What you need to do: Duplicate the lines between the one holding "# Number System" and the one holding "<h4>Types of Numbers :</h4>", inclusive, keeping every character unchanged.
═══ Task material
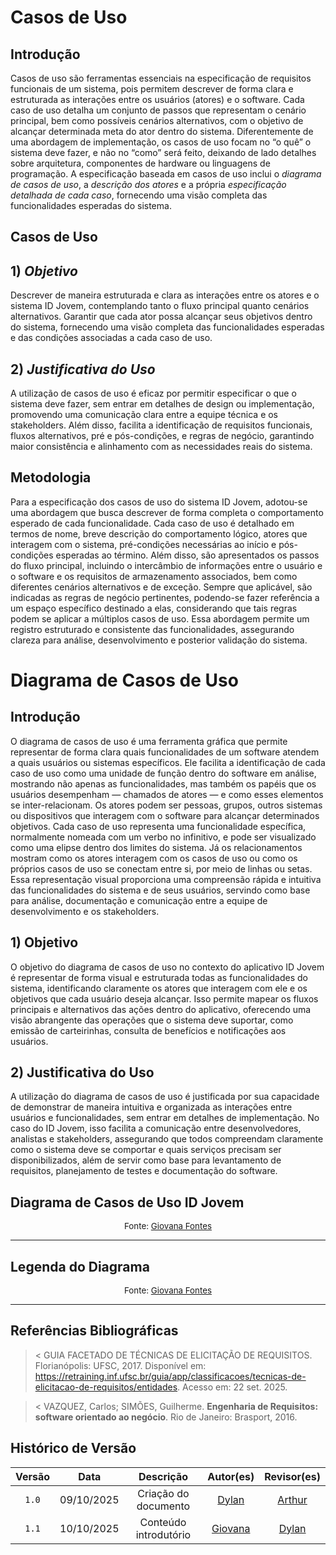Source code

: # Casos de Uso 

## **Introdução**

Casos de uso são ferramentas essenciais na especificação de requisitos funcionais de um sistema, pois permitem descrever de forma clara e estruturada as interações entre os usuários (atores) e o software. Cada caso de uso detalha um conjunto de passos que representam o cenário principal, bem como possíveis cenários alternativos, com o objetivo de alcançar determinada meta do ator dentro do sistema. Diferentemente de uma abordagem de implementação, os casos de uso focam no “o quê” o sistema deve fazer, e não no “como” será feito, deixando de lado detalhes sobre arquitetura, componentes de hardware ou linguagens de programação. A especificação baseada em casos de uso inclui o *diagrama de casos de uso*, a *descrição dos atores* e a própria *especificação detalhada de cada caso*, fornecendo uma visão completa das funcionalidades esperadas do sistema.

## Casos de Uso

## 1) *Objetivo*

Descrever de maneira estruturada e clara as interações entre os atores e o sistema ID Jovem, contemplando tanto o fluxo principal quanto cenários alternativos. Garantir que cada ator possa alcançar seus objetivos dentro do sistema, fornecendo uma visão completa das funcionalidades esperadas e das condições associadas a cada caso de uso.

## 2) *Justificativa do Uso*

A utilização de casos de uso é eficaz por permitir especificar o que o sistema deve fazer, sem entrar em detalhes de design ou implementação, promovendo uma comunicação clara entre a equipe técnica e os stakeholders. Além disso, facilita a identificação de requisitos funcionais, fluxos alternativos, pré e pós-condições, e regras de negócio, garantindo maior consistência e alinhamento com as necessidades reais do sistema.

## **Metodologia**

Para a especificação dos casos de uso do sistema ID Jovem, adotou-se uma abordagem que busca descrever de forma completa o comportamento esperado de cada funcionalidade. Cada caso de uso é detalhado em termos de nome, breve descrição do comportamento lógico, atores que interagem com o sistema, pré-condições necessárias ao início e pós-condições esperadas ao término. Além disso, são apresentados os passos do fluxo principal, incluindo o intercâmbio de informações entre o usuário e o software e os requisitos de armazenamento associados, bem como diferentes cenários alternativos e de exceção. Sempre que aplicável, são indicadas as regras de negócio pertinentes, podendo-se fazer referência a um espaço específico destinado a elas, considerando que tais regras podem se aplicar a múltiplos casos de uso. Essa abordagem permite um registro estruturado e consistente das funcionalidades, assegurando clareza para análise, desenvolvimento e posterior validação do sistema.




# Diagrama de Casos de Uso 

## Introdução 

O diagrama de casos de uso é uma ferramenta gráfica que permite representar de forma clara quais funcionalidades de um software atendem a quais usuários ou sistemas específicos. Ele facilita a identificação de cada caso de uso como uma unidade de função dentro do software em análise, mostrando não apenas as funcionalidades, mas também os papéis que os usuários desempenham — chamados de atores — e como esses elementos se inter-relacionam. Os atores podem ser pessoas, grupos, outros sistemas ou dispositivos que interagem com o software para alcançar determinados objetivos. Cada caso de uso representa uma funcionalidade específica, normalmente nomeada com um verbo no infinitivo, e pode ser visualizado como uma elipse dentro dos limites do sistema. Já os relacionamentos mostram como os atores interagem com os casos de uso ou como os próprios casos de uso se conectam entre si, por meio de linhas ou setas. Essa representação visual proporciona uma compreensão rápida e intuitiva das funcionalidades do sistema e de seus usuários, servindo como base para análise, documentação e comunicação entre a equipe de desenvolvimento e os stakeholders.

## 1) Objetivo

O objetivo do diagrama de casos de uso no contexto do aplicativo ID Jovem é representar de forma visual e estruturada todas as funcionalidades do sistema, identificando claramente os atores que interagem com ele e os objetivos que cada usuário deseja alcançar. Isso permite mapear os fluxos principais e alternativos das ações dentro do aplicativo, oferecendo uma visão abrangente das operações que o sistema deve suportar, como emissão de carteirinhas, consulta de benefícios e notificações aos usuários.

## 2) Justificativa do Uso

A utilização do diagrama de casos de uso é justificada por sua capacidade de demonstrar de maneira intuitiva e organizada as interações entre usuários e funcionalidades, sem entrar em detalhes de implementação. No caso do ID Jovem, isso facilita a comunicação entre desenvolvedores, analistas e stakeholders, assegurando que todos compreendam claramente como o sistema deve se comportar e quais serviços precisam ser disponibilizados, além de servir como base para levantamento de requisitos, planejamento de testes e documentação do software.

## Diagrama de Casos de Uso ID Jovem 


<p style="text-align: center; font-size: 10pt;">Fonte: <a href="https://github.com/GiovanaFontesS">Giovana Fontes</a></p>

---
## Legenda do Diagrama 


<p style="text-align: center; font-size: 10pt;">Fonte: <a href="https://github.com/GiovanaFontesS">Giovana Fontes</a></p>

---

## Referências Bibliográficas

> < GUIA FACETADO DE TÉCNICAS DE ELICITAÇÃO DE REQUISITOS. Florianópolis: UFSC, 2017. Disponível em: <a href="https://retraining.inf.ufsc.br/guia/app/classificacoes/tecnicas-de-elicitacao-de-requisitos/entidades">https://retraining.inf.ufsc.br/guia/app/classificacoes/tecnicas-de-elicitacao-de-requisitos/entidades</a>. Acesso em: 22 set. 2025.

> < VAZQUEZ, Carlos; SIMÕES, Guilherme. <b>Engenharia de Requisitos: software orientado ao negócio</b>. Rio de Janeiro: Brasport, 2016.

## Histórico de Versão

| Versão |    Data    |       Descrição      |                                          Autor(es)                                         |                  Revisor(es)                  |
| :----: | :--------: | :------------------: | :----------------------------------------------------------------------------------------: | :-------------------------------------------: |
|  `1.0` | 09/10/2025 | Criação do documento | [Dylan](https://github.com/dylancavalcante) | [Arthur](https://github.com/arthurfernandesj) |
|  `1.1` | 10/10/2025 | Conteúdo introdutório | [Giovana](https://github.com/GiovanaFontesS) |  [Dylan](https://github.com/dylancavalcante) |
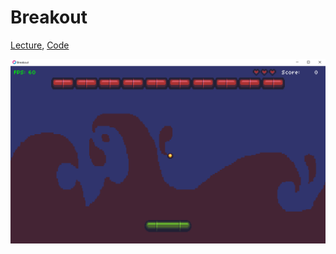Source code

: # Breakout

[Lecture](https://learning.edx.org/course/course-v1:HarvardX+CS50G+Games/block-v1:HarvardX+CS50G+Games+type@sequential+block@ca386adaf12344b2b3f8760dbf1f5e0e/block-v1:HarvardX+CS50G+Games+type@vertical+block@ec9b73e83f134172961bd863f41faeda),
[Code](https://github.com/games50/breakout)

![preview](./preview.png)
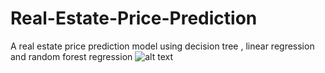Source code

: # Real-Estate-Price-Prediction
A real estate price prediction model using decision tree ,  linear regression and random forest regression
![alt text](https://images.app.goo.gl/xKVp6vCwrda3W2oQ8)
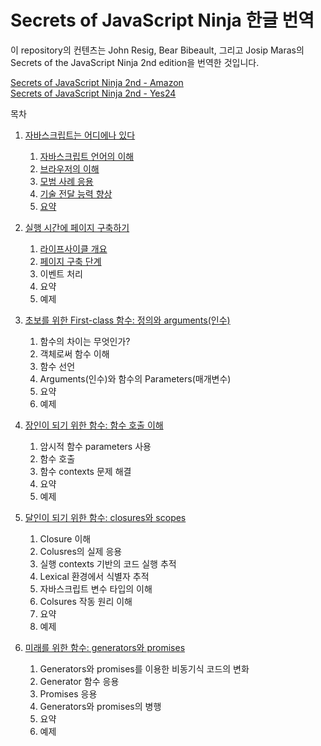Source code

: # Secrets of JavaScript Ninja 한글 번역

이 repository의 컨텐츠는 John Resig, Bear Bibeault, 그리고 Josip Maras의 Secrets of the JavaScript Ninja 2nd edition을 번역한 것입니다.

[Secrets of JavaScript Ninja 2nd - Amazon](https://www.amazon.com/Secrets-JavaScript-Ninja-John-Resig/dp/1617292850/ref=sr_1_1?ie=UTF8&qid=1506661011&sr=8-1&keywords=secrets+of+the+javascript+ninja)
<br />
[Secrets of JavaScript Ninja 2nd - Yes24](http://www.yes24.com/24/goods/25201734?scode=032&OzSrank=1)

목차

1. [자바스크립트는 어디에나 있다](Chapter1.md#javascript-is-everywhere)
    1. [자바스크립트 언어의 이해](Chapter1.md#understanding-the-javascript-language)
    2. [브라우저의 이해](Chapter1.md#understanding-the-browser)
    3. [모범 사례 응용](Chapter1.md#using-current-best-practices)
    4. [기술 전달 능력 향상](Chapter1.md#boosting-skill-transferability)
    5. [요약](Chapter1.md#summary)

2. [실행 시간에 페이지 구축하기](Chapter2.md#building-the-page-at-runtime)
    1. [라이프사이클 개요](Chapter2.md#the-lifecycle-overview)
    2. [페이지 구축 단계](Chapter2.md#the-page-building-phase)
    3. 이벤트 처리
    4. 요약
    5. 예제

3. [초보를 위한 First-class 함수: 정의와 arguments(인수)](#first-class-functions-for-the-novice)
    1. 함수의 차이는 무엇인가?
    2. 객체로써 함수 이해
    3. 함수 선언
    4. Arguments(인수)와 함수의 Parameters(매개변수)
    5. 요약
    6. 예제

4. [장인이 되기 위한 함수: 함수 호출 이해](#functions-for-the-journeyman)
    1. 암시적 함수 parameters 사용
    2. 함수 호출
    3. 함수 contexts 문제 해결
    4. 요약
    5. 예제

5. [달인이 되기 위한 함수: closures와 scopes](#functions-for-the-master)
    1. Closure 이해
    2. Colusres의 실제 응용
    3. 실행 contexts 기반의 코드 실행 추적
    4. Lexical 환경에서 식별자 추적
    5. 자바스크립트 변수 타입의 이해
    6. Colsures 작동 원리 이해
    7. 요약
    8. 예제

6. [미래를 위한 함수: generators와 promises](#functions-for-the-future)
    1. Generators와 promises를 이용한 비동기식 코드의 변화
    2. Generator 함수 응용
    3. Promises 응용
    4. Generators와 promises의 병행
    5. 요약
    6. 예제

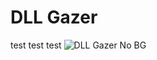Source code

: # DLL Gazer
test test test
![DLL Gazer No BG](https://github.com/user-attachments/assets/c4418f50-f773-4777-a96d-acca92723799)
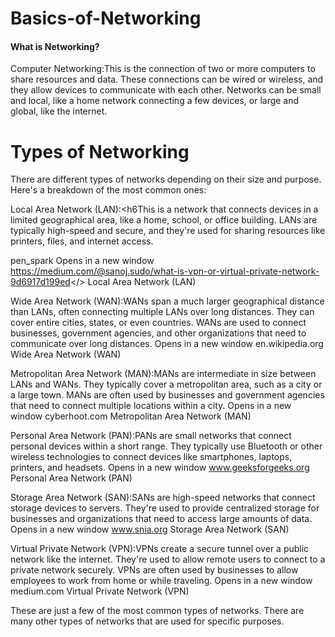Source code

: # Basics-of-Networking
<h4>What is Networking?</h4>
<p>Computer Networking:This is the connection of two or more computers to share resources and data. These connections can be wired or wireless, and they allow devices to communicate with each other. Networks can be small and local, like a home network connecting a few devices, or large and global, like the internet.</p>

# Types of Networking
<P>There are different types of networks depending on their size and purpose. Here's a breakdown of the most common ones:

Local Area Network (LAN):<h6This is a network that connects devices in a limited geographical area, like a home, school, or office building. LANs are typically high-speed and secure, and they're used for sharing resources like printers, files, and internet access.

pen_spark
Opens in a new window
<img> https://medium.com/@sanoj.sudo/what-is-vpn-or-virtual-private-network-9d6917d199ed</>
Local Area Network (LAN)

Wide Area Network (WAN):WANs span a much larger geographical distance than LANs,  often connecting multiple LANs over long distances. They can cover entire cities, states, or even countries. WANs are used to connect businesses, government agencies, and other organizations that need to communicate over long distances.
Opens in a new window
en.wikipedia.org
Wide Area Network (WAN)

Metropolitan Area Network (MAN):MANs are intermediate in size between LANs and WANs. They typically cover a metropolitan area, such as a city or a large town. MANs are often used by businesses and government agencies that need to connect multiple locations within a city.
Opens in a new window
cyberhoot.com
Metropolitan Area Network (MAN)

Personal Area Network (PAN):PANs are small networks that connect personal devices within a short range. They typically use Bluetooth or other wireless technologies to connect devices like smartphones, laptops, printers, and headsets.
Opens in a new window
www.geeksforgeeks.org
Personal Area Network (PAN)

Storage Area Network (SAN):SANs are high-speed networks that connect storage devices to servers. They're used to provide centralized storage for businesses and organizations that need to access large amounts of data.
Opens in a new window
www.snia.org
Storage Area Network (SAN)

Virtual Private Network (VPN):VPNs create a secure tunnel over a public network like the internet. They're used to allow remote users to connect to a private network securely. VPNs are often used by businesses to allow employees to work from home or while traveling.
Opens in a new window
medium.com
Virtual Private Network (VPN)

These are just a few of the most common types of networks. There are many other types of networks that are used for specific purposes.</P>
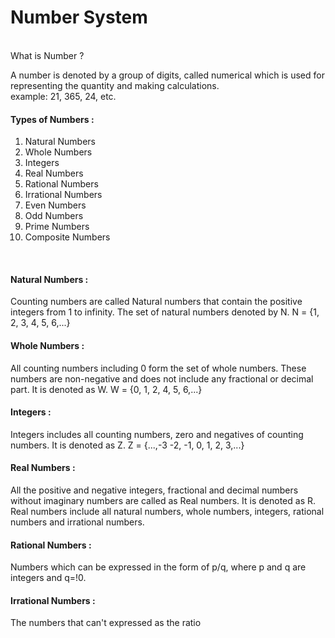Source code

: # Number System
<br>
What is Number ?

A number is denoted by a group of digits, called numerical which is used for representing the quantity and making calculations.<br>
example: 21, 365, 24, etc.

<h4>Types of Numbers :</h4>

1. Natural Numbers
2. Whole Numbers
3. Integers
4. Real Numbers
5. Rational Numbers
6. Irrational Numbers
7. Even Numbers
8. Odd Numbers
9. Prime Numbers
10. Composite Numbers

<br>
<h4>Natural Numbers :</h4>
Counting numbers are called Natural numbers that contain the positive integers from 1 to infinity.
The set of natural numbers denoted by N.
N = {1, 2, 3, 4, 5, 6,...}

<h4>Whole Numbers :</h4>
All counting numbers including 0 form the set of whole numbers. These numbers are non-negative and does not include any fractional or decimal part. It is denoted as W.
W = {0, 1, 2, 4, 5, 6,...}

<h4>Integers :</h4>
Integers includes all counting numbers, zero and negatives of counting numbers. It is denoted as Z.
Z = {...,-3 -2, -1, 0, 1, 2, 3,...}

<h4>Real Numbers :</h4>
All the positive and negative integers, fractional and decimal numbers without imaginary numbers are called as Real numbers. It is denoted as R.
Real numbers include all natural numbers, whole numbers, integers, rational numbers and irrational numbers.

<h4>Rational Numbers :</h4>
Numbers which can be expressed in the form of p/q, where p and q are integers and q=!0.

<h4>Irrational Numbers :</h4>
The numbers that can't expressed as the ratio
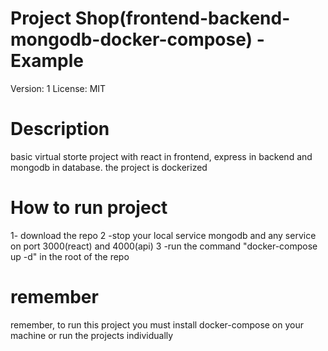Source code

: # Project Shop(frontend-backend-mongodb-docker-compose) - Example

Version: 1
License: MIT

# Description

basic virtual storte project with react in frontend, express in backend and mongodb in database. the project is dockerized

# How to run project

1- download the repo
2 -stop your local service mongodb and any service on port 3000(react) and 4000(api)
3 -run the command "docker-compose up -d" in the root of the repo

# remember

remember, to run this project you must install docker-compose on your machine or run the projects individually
══════
The completed task:
: # Number System
<br>
What is Number ?

A number is denoted by a group of digits, called numerical which is used for representing the quantity and making calculations.<br>
example: 21, 365, 24, etc.

<h4>Types of Numbers :</h4>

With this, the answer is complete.